Via Foreign Policy:
In a recent video entitled “Days with the Imam” in which he recalls Osama bin Laden, Ayman al-Zawahiri declares that the founder of al Qaeda had been a “member of the Muslim Brotherhood in the Arabian Peninsula” before he was evicted in the 1980s. He was expelled because of his insistence on fighting alongside the mujahidin in Afghanistan while the Brotherhood allowed him to bring aid to Peshawar but didn’t want him to go any further. Zawahiri’s claims seem to have caused some embarrassment among the Muslim Brotherhood (MB), judging from how quick MB spokesman Mahmoud Ghozlan was to refute them.
One reason for the embarrassment may be that, with a Muslim Brotherhood president recently elected in Egypt, the organization is eager to reassure the West of its moderate Islamist orientation and is therefore afraid of anything associating it with al Qaeda or jihadism. Yet Zawahiri’s declarations shouldn’t be seen as too problematic in this respect, since they portray the MB as an organization unwilling to let its members take part in physical jihad, even against the Russians in Afghanistan at a time when the issue was far less controversial than it would later become. A more likely reason for the Brotherhood’s distress, however, is that Zawahiri reveals what among Saudi Islamist insiders is an open secret but remains little known outside those circles: that there exists a Saudi Arabian branch of the Muslim Brotherhood.
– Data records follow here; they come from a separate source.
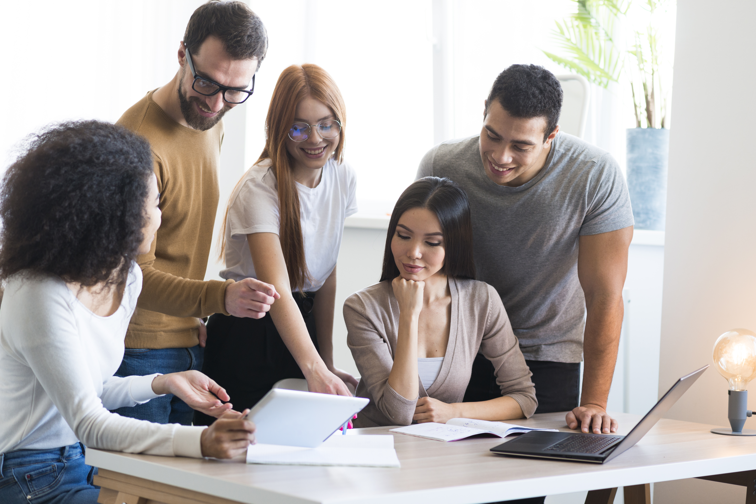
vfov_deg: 16.1
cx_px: 378
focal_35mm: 85
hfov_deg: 23.9
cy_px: 252
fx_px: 1785
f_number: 3.2
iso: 400
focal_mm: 85
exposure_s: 1/160
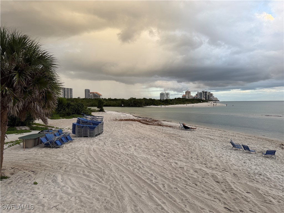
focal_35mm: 24
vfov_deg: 56.8
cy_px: 106
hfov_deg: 71.6
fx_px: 197
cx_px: 142
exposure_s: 1/547
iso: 80
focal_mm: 6.76
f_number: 1.78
Where Ghozlan has a point, however, is that the Saudi Muslim Brotherhood is not exactly a MB branch like all others. From the days of Hassan al-Banna, the Saudi monarchy made it clear that it wouldn’t allow the Brotherhood to establish a section in the kingdom. Yet from the late 1960s onward, different groups of Saudis influenced by Egyptian and Syrian Brotherhood exiles started creating local semi-clandestine organizations claiming an affiliation to the MB. A sign that this was the result of a bottom-up dynamic, not a top-down creation, is that four such distinct organizations saw the light at about the same time: one in the western province, called the Brotherhood of the Hejaz (ikhwan al-Hijaz); and three in the central region — two named after their alleged founder, the Brotherhood of al-Sulayfih (ikhwan al-Sulayfih) and the Brotherhood of al-Funaysan (ikhwan al-Funaysan), and one called the Brotherhood of Zubayr (ikhwan al-Zubayr) because it was established by Saudis whose families had lived in Zubayr, in Southern Iraq. Although the four groups attempted to coordinate their activities and saw themselves as part of one broader entity, they never managed to formally merge.